* PROBLEM DETAILS: Leave the images out and write out each entry exactly as shown.

(Pictured people or hands with joints)
[Start of Attachment]

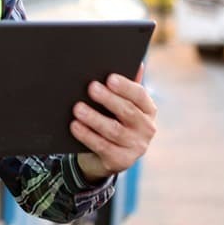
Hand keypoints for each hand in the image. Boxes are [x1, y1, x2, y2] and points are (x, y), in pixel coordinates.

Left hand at [72, 64, 156, 182]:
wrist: (105, 157)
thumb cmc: (113, 121)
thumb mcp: (120, 106)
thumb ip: (126, 87)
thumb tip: (137, 63)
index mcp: (148, 110)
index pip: (140, 96)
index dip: (125, 86)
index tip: (109, 78)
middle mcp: (147, 129)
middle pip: (127, 112)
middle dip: (108, 99)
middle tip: (91, 88)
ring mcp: (136, 147)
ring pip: (114, 130)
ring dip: (94, 118)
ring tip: (78, 108)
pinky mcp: (122, 161)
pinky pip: (102, 147)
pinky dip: (87, 136)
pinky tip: (75, 126)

[End of Attachment]

* THE COMPLETED TASK:
Hand keypoints for each hand in the image. Boxes are [x1, y1, x2, y2] and points are (x, y), in pixel coordinates.

Left hand at [72, 64, 156, 182]:
wrist: (105, 157)
thumb cmc: (113, 121)
thumb mcp: (120, 106)
thumb ip: (126, 87)
thumb tip: (137, 63)
index mcp: (148, 110)
index pip: (140, 96)
index dip: (125, 86)
index tip: (109, 78)
middle mcp: (147, 129)
middle pip: (127, 112)
middle dip: (108, 99)
middle tip: (91, 88)
ring mcp: (136, 147)
ring pip: (114, 130)
ring dip: (94, 118)
ring tip: (78, 108)
pinky mcp: (122, 161)
pinky pip: (102, 147)
pinky dip: (87, 136)
pinky tip: (75, 126)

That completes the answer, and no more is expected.